After an absence, return.

Photo by Molly S.

A long while away from this space after a day last week that began easily enough in our kitchen with my daughter and transpired into another Dartmouth ER visit and a prolonged stay. Days and nights chopped into mosaic pieces. MDs and RNs, the revolving cast of the Dartmouth surgical team, my daughters, pain meds, ice chips, me sitting up and begging for a patch-up to get me to my next chemo appointment… Get me out of this chronic patient repeat.

Now, five of the six chemo treatments completed, I am in the final haul. While my in-box filled up (thank you for your patience), and I was moved from room to room by kind people, I kept thinking of this cancer in a narrative arc. I had hit the section of story where the impossible commences. Before, things looked grim. But now, as protagonist in my own story, the arc swerves sharply, the longed-for light-at-the-end of the tunnel snuffs out, the path is hidden.

I’m not a writer for naught, for make-believe or play. I’m a writer because I know our lives tread meaningful albeit sometimes horribly hard paths. Lean in, I counseled myself, my shoulders far skinnier now but just as fierce. Use math. Get to the fifth infusion. Get to the sixth. Count down the finite days to the end of this treatment, which is, thankfully, eradicating the cancer.
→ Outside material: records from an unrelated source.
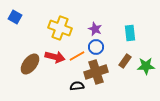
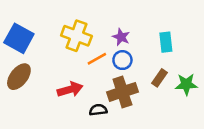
blue square: (15, 17) -> (19, 38), moved, size x1.6
orange line: (77, 56) -> (97, 59), moved
red arrow: (55, 57) -> (70, 89), moved, turned -30
brown ellipse: (30, 64) -> (19, 77), moved

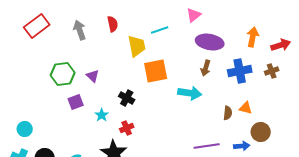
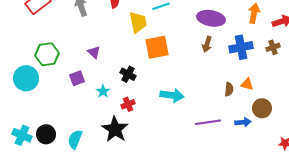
green hexagon: (63, 74) -> (47, 54), moved
cyan arrow: (190, 93) -> (172, 95), moved
cyan circle: (25, 129) -> (26, 78), moved, size x1.6

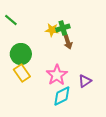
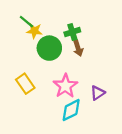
green line: (11, 20) -> (26, 22), moved
yellow star: (52, 30) -> (34, 31), moved
green circle: (21, 54) -> (49, 48), moved

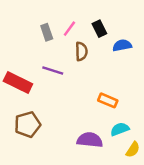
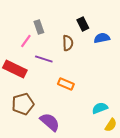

In the mosaic: my two daughters, the plastic IV tubing, the doctors in their masks, the ER nurse who stayed long past his shift in the middle of the night, holding my hand and assuring me that, yes, indeed, I would endure.

This is my story, but also the human story, in all our infinite variations of human desire, choice, the immutability of fate.

Sunny morning in our kitchen, birdsong, the fierce thrust towards spring.

Roaming

Hard up for reading material, I get my 15-year-old to drive to Craftsbury, where I raid the free book pile on the porch.

In this village, we see no one, not a single human soul, only two geese flying overhead. It’s late Saturday afternoon, and she keeps driving on the dirt roads, heading by the Outdoor Center where I worked many years ago, and then by the summer camp where she spent happy summer weeks.

The road crests by the old farmhouse where our friends lived for years, and where we spent so many happy hours. She slows, and we look carefully. The house has been freshly painted and glows a pale yellow on that green hillside.

In one of those strange twists of fate, my former husband and I had also considered buying this house before our friends — who were not yet our friends — did. At that time, the farmhouse hadn’t been inhabited for a few years. A couple with two children had lived there, divorced, and the house had been snarled in the divorce.

In one bedroom, in place of a headboard, pillows had been stapled to the wall. I remember thinking, Who would ever think that’s a good idea?

I ask her to pull over on the side of the road. I get out for a moment and walk into the field where I stand looking at the ridge of mountains in the distance, the house on the hillside, and all that sky overhead.

A pickup pulls up beside my daughter, speaks to her, and drives off. I walk back to the car and asked what happened.

She says, He asked if I needed help. I told him it was just my mother.

She puts the car in gear, and we roll forward, picking up speed along the road. She glances at me sideways and says, I didn’t tell him you wanted to see how far along the tree buds are. That would just be weird.

 Destiny has no beeper; destiny always leans trenchcoated out of an alley with some sort of ‘psst’ that you usually can’t even hear because you’re in such a rush to or from something important you’ve tried to engineer.